→ **OBJECTIVES**
A. In the Mawddach walking account, what does the name of the hamlet Ynysgyffylog mean?
B. Carry on the Mawddach walking account, starting right after its final sentence.

→ **PAGE EXTRACT**
-- -- --

I AWOKE from a deep and restful sleep to discover that the electronic beeping I could hear was not in fact a bumblebee reversing — it’s funny how something that makes perfect sense in a dream makes none at all when you wake up — but rather my alarm clock telling me that it was an hour that no sane man should see.
Given the bumblebee thing I probably deserved it.
I went in search of breakfast, which was served in a room atop a winding staircase that nearly claimed me twice on account of my poor sense of balance being even worse when half asleep. The breakfast room boasted an excellent view of the marshes which were, as Welsh tradition demands, being drizzled on by grey and miserable skies. I vainly hoped that the rain might be simply a continuation of my dreaming but the young woman who brought me my breakfast soon disabused me of the notion.
Thanks to some work on the sea defences, heroically maintaining a largely fictional distinction between the sea and the land, I would not be squelching around the far edge of the marsh as my map suggested but would instead be following a road along the southern edge, at least until the turn-off for Morfa Mawddach railway station.
This meant that the village of Fairbourne would be entirely missed out but I decided to omit the omission by popping into a Fairbourne shop to buy water and snacks for the road.
And so with my mouth full of chocolate — I was on the road, exactly the circumstances the snacks were meant for — I headed east, more or less parallel to the Afon Mawddach, dodging the intermittent traffic as I went. After a while I reached the tiny turn-off towards Morfa Mawdach Station, where I passed through the equally tiny hamlet of Ynysgyffylog, the name of which means ‘woodcock island’.
The boats are actually ferry boats operated by the Barmouth Ferry. This runs between Barmouth’s harbour and the end of a peninsula that projects partway across the mouth of the Afon Mawddach.
The ferry, which was once part of a Royal Mail route and which has carried such luminaries as William Wordsworth, Percy Bysshe Shelley, Charles Darwin, and William Ewart Gladstone amongst others, has long had its fortunes tied to the railway for better or worse.

-- -- --

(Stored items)
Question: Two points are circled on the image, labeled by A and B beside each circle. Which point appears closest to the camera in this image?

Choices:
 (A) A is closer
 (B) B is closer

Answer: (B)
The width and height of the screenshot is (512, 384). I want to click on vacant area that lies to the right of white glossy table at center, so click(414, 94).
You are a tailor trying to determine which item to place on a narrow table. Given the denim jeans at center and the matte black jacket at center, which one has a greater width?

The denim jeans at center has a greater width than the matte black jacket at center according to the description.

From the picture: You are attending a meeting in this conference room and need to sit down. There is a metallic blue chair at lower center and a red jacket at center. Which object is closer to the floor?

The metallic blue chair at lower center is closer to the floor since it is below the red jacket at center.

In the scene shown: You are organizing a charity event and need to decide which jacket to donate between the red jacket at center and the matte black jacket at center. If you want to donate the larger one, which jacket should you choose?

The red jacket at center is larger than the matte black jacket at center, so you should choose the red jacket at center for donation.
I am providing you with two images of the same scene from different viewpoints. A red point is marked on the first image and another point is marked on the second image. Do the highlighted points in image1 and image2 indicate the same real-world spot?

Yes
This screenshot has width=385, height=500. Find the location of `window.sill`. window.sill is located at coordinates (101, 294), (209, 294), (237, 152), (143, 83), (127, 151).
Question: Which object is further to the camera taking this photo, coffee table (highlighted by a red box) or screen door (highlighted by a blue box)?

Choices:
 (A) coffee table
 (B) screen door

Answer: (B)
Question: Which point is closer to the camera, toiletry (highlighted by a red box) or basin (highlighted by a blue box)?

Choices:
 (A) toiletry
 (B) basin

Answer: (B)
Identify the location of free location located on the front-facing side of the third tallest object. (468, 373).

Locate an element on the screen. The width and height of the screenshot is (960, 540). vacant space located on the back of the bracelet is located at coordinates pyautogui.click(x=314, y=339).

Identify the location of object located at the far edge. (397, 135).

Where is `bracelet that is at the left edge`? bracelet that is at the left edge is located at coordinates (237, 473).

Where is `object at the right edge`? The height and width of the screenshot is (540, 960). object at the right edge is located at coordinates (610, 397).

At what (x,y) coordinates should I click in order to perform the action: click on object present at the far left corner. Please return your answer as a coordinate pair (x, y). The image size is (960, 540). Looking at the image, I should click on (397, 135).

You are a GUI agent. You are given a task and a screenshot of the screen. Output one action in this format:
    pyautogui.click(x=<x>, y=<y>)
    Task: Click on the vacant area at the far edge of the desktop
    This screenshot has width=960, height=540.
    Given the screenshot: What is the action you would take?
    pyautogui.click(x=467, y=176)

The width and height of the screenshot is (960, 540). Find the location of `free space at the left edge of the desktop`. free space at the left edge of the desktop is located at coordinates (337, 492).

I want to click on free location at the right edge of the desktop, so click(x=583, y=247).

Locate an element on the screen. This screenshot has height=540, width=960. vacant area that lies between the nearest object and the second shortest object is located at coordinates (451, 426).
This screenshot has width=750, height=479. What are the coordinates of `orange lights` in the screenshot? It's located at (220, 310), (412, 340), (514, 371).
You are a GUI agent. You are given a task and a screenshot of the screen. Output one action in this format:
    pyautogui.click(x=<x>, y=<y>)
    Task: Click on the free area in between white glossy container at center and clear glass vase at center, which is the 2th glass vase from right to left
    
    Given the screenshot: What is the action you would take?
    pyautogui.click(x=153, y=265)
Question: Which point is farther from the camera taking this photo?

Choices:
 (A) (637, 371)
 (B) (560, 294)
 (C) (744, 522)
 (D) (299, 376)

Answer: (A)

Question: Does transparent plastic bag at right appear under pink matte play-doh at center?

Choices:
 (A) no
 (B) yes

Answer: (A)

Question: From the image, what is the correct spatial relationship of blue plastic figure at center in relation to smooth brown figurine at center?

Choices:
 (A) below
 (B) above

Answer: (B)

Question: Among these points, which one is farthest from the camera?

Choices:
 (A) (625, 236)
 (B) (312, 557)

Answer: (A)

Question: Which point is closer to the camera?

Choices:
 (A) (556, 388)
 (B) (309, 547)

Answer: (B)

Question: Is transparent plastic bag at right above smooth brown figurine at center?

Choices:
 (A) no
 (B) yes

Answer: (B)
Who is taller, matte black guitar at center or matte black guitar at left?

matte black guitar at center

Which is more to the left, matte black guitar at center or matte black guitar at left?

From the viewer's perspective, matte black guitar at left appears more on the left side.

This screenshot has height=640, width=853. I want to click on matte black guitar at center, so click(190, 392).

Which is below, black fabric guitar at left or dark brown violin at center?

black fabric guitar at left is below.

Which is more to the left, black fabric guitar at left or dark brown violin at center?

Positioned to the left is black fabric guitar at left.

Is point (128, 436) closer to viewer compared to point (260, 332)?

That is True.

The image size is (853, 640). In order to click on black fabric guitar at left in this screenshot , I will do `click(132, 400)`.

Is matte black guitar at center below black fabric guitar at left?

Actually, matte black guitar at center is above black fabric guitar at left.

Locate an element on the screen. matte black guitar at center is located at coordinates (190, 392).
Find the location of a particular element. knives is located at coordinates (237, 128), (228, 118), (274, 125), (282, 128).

-- -- --

→ **REPLIES**
A. Woodcock island.

B.
The coming of the Cambrian Line boosted its fortunes temporarily until the railway company constructed the Barmouth Bridge, which then all but killed it. These days, the ferry operates on the same days as the Fairbourne Steam Railway, a narrow gauge tourist railway that itself only runs from Fairbourne village to the ferry.
Morfa Mawddach Station
I encountered the actual railway a bit further on in the form of Morfa Mawddach station.
The station is well-named as it sits in the marsh (morfa) of the Mawddach estuary without any sign of an accompanying village (unless one counts the four or so buildings of Ynysgyffylog a quarter of a mile away).
This seems like absolute madness until one realises that the station was originally called Barmouth Junction and served to allow passengers to change trains until the Dolgellau branch line was closed in 1965. In its heyday, the station had four platforms and a substantial station building; these days, it has just one unstaffed platform and a simple shelter. The course of the Dolgellau branch line is now a cycle and foot path called the Mawddach Trail.
Approaching the Bridge
The path ran alongside the railway atop an embankment that essentially formed a nice solid causeway through the marshes. This led to Barmouth Bridge (Pont Abermaw), a wooden railway viaduct constructed in 1867 by the Aberystwyth and Welsh Coast Railway.
State of Repair
Although it underwent significant repairs about ten years ago the bridge feels less robust than it might and it’s probably best not to pay too much attention to either the odd wobbly plank or the holes in the railway trackbed that have simply had plates bolted over them. Nor to dwell on the fact that a similar bridge near Porthmadoc was recently found to be rotten and unsafe.
Crossing the Bridge
The far end of the Barmouth Bridge ends at a tollhouse where pedestrians and cyclists were formerly charged 90p towards the upkeep of the bridge. The married couple who used to live in the tollhouse and collect the toll left their jobs last summer and Gwynedd Council decided that paying for new toll collectors was actually less cost effective than just not collecting tolls at all. This is good news for the individual bridge-crosser but not so great for Gwynedd Council, which now has to find around £40k a year from its own budget to pay Network Rail for public use of the bridge.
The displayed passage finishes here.